Что разумелось под «ерихонским крючком», мы уже знаем. К устранению его просьба действительно была подана императрице: оправданный просил, чтобы у него было истребовано еще дополнительное объяснение, и чтобы оно поднесено было, вслед за докладом сената, на высочайшую конфирмацию. Но, как мы скоро увидим, просьба эта опоздала; дело окончилось без нее.

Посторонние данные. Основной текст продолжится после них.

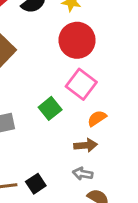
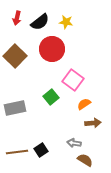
red circle: (77, 40) -> (52, 49), moved
brown arrow: (86, 145) -> (93, 123), moved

Прежде, однако, нежели последуем за Державиным в Петербург, скажем несколько слов о стихах, написанных им в Москве. Само собою разумеется, что при тех обстоятельствах, в каких он здесь прожил целые полгода, нельзя ожидать от его музы за это время обильных даров. Мы упомянули, что еще до выезда его из Тамбова Львов советовал ему воспеть взятие Очакова. По поводу этого события и написана, в подражание 90 псалму, ода «Победителю», т. е. Потемкину. Понятно, что при тогдашнем настроении Державина в этой оде не могло быть много вдохновения и поэзии: содержание ее натянуто, и стихи тяжелы. Она была тогда же отправлена по адресу, однако, как уверяет поэт, без обозначения имени автора, так что князь Таврический будто бы никогда и не узнал, кем она сочинена. Как бы ни было, при жизни Потемкина осталась она неизданною и явилась в печати только в 1798 году, причем, по известному отношению императора Павла к памяти любимца Екатерины, цензура исключила последнюю строфу:
Но кто ты, вождь, кем стены пали,
К ем твердь Очаковска взята?
Чья вера, чьи уста взывали
Нам Бога в помощь и Христа?
Чей дух, чья грудь несла монарший лик?
Потемкин ты! С тобой, знать, Бог велик!
Положение Державина в Москве естественно влекло его к духовной поэзии; о том свидетельствует более счастливое переложение прекрасного 103-го псалма («Величество Божие»), за который принимался также Ломоносов, который перелагал и Сумароков. Самым же замечательным произведением Державина за время его пребывания в Москве была его своеобразная по шуточному тону и сатирическому характеру ода «На счастье», написанная будто бы, как он означил в первом ее издании, на масленице. Она полна намеков на тогдашние политические события, на черты современной общественной жизни и, наконец, на некоторых представителей высшей администрации. После «Фелицы» это было первым значительным стихотворением Державина в том же юмористическом роде, и талант его здесь явился опять во всем блеске самобытной силы. Из пояснительных примечаний к оде «На счастье» легко убедиться, как хорошо он был знаком с политическими обстоятельствами эпохи, в которую Россия вела две войны и находилась в щекотливых отношениях к другим державам. Строфы 9—12 содержат игривое изображение деятельности Екатерины. Затем поэт касается самого себя, и, начиная с 14-й строфы, ода получает автобиографическое значение. Обращаясь потом к Счастью с просьбой о перемене своей судьбы, он весьма ловко задевает своих гонителей, Гудовича и Завадовского:
Гудок гудит на тон скрипицы
И вьется локоном хохол.
Эти строфы, по живости содержания и легкости стиха, принадлежат к числу самых удачных, когда-либо написанных Державиным. В конце оды он хочет уверить себя и других, что, несмотря на испытываемые им внешние невзгоды, он остается совершенно спокоен в душе. Мы выше заметили, что он и самых тяжких обстоятельствах не предавался отчаянию, но от этого состояния до спокойствия еще далеко: из переписки его ясно видно, с какою тревожною заботливостью он обращался во все стороны, ища выхода из своего трудного положения. Когда потом он возвратился в Петербург и снова занял почетное место, ода «На счастье», — хотя она и оставалась в рукописи, — приобрела большую известность, или, как выразился Болотов, «носилась в народе морганически» (т. е. втайне).